Mon corps n’était pas le mien, je le regardais m’emmener au commissariat.
J’étais passé à côté d’Eddy Bellegueule. Rien de grave, j’avais le temps de me rattraper. On disait d’Edouard Louis après le triomphe de son premier roman –autobiographique – qu’il était un phénomène et qu’on le reverrait, qu’il s’installerait en haut de l’affiche pour un moment. Alors j’avais le temps. D’autant que j’étais, comme souvent, un peu méfiant. L’histoire était trop belle, ou trop pourrie. « Gamin issu d’un milieu défavorisé règle ses comptes avec sa famille dans un style remarquable ». Alors forcément, on attendait la suite, sa capacité à se renouveler, à transformer l’essai. Alors quand Histoire de la violence est sorti , je me suis rapproché dudit phénomène.
Autofiction 2. Totalement assumée. Jusqu’à présent, Edouard Louis écrit sur lui. Exclusivement. Plutôt bien d’ailleurs, voire excellemment mais Louis n’écrit pas de fiction. Il se penche sur son nombril, sur ses failles, ses traumatismes. Victime revendiquée, il les dissèque, les décortique pour nous. J’ai du mal à ne pas penser à Christine Angot quand le jeune homme se met à nu devant nous et expose sans trop de pudeur, ses blessures familiales et le viol qu’il a subi un soir de Noël quand après avoir ramené chez lui un certain Reda, jeune homme qui l’avait abordé dans la rue, celui-ci a fini par l’agresser, le frapper le violer et s’enfuir.
Récit explicite et parfois un peu glauque, d’un traumatisme. Louis fait le choix d’une double narration. La sienne, intime, touchante et sincère et celle de sa sœur Clara, qu’il affuble d’une langue parlée populaire et caricaturale, pas vraiment bienveillante, la voix d’un passé dont il aimerait visiblement se détacher pour toujours.
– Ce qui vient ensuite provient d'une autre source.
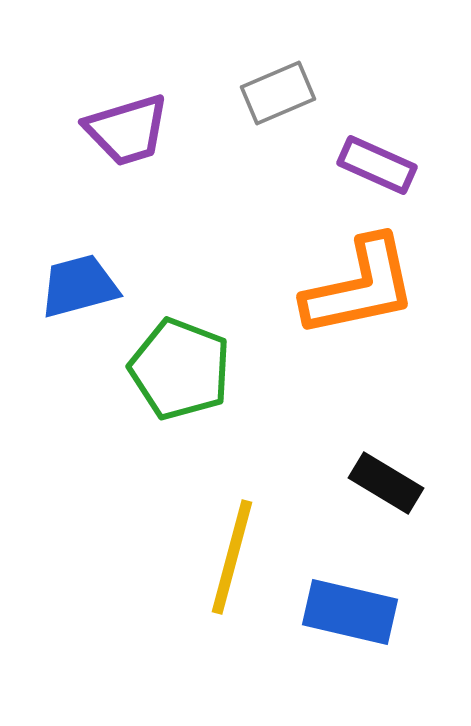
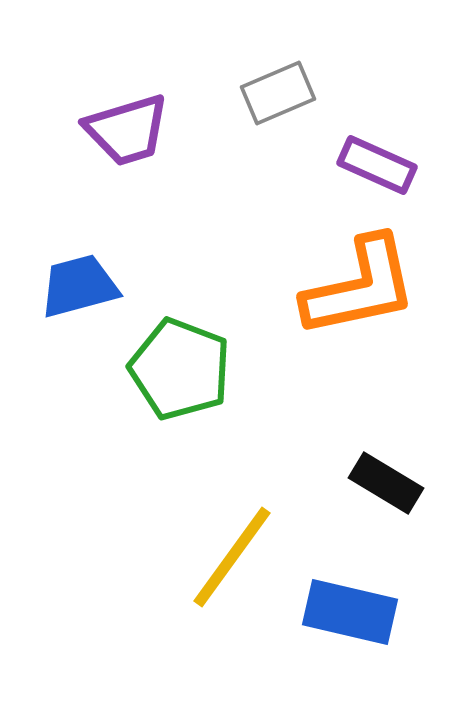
yellow line: rotated 21 degrees clockwise
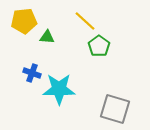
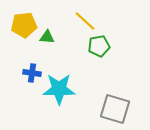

Edouard il met un masque et il joue tellement bien son rôle qu’au final ceux qui lui ressemblent ils l’attaquent en pensant qu’il est du camp adverse.
Il y a quelque chose qui me gêne dans cette Histoire de la violence. Comme un manque de pudeur qui serait le carburant essentiel du moteur Edouard Louis. Et tant pis pour les dommages collatéraux, tant pis s’il s’appuie sur eux pour construire sa grandeur. Je pense d’abord à sa famille bien sûr mais c’est un autre dommage collatéral, son agresseur qui le rattrape aujourd’hui et l’entraîne dans un procès improbable, l’accusant de porter atteinte à sa vie privée. En attendant, la légende d’Edouard Louis grandit et ses livres se vendent de plus en plus vite. Petit malaise. Pas sûr que la fiction servirait autant ses intérêts et j’avoue avoir un peu de mal avec cette forme d’exhibitionnisme littéraire. Oui Edouard Louis écrit très bien mais je ne suis pas convaincu. Je ne le serai qu’une fois que l’auteur aura réussi à se détacher un peu de lui-même…J’attends le troisième, donc.
Histoire de la violence, Edouard Louis, éditions du Seuil.